L’histoire
Si la loi d’avenir du 13 octobre 2014 a voulu conforter la situation juridique des copreneurs en cas de départ de l’un d’eux du fonds loué, elle a en réalité créé une nouvelle cause de résiliation du bail qui peut se retourner contre les preneurs restés en place.
Maxime avait consenti à Anselme et Emma, ainsi qu’au Gaec constitué entre eux, un bail à long terme sur des parcelles d’herbage situées en bordure du Loir. L’assemblée générale du Gaec avait, le 25 mars 2013, constaté le départ à la retraite d’Emma. L’exploitation des parcelles louées avait été poursuivie par Anselme et par le Gaec, transformé depuis en EARL.
Le contentieux
Estimant qu’Emma avait cessé de participer à l’exploitation et que les autres copreneurs n’avaient pas demandé la poursuite du bail à leur profit, Maxime avait saisi le tribunal paritaire des baux ruraux en résiliation du bail. Il avait invoqué un argument de droit, tiré du nouveau dispositif inséré à l’article L. 411-35 du code rural par la loi d’avenir.
Sous l’empire des dispositions anciennes, le départ de l’un des copreneurs, qui n’était ni conjoint ni partenaire d’un Pacs, ne permettait pas, en principe, à l’autre d’exiger le renouvellement à son profit, sauf garanties équivalentes à celles résultant du bail initial procurées au bailleur.

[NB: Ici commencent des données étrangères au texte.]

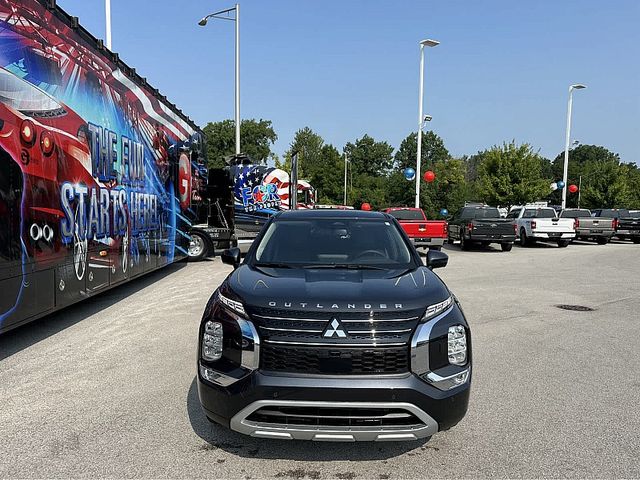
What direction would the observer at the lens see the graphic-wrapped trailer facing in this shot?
facing away from the viewer and to the right of the viewer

La loi d’avenir a mis fin à cette solution en complétant l’article L. 411-35. Selon ce texte, lorsqu’un des copreneurs du bail cesse de participer à l’exploitation du bien loué, le copreneur qui continue à exploiter dispose d’un délai de trois mois à compter de cette cessation pour demander au bailleur, par lettre recommandée avec avis de réception, que le bail se poursuive à son seul nom. Le bailleur peut saisir le tribunal paritaire d’une opposition dans les deux mois. Mais le législateur a omis de régler la question de la sanction en cas de défaut d’information du bailleur.

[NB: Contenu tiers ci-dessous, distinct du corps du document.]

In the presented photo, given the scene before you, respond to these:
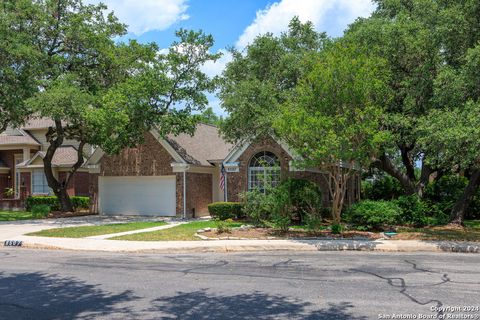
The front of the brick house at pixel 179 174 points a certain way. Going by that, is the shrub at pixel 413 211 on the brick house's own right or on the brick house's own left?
on the brick house's own left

Devant le tribunal, Maxime avait soutenu que faute d’avoir été informé du départ d’Emma, la résiliation du bail s’imposait. Adoptant cette thèse, les juges paritaires et la cour d’appel avaient affirmé que le défaut d’accomplissement de l’obligation d’information du propriétaire constitue un manquement aux obligations nées du bail et une violation de l’article L 411-35. La résiliation du bail était justifiée, sans même qu’il fût nécessaire pour le bailleur de démontrer un préjudice ni une atteinte à la bonne exploitation du fonds. La Cour de cassation a approuvé cette affirmation en relevant que les juges s’étaient prononcés « à bon droit ».
L’épilogue
La solution est sévère pour Anselme et l’EARL, dont le bail est résilié alors qu’ils entendaient poursuivre la mise en valeur de l’exploitation sans le concours d’Emma. Mais elle ne manquera pas d’interpeller les praticiens du statut du fermage et les organisations professionnelles, qui devront veiller à ce que les exploitants copreneurs, appelés à cesser leur activité, informent le bailleur en respectant le formalisme prévu par le nouveau dispositif de l’article L 411-35.